If we were to erase every memory of the original, this movie would simply be a pedestrian and mildly weird standard romantic thriller, below average but not unwatchable. Thandie Newton plays Regina Lampert, a British woman living in Paris. Three months earlier she impulsively married a wealthy Swiss art dealer but has resolved to get a divorce because she feels it was a mistake. Before she can tell him, she arrives home to find their apartment empty and gutted. He liquidated everything they had and left without leaving a message. She learns that he has been killed. And then she learns that he was not Swiss and not an art dealer. He had stolen some money while on a military operation for the United States. The money has disappeared, and the people he first stole it with and then stole it from want it back. And so does the U.S. Government.

Josh Peters (Wahlberg) arrives just as she is feeling like a damsel in distress and he befriends her. At first, she relies on him, but then she finds out that he has not been honest with her, so she has to use her own judgment and courage to decide who to trust and to solve the mystery.

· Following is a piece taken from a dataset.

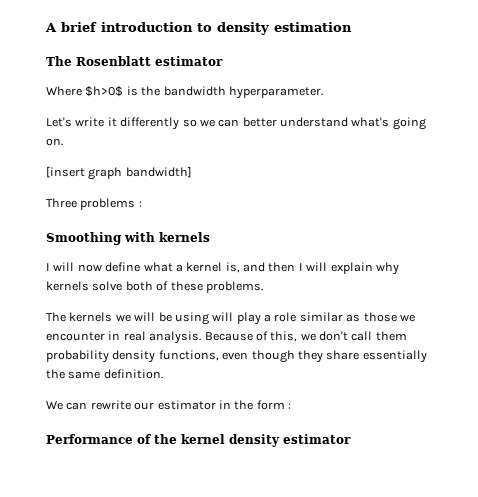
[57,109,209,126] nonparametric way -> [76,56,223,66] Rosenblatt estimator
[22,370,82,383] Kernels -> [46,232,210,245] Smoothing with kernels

Director Jonathan Demme undercuts the suspense with clumsy exposition and poorly handled characterization. Wahlberg looks puffy and unhappy and has no chemistry with Newton. And there are some surreal moments (possibly tributes to the French New Wave films of the 1960’s) that do not work at all. Josh plays a CD by French legend Charles Aznavour for Regina and all of a sudden, Aznavour is in the room, singing. A strange nightclub scene brings all of the characters together in a mad tango. The credit sequence also takes some of the characters in a playful direction that has no connection to the mood of the rest of the movie.

Parents should know that the movie includes nudity, an adulterous sexual situation, extreme peril and violence, strong language, and drinking and smoking. There is an off-camera but vivid search of a dead body. Regina responds to the stress of having to identify her late husband and being questioned by the police by getting drunk.

Families who see this movie should talk about how Regina decides whom to trust.

All fans of mystery and romance should see the classic “Charade” with Cary Grant, Audrey Hepburn, and Walter Matthau, and, if possible, they should also watch the DVD with delightfully witty commentary by the director and screenwriter. Families will also enjoy the companion movie, “Arabesque,” with Gregory Peck and Sophia Loren.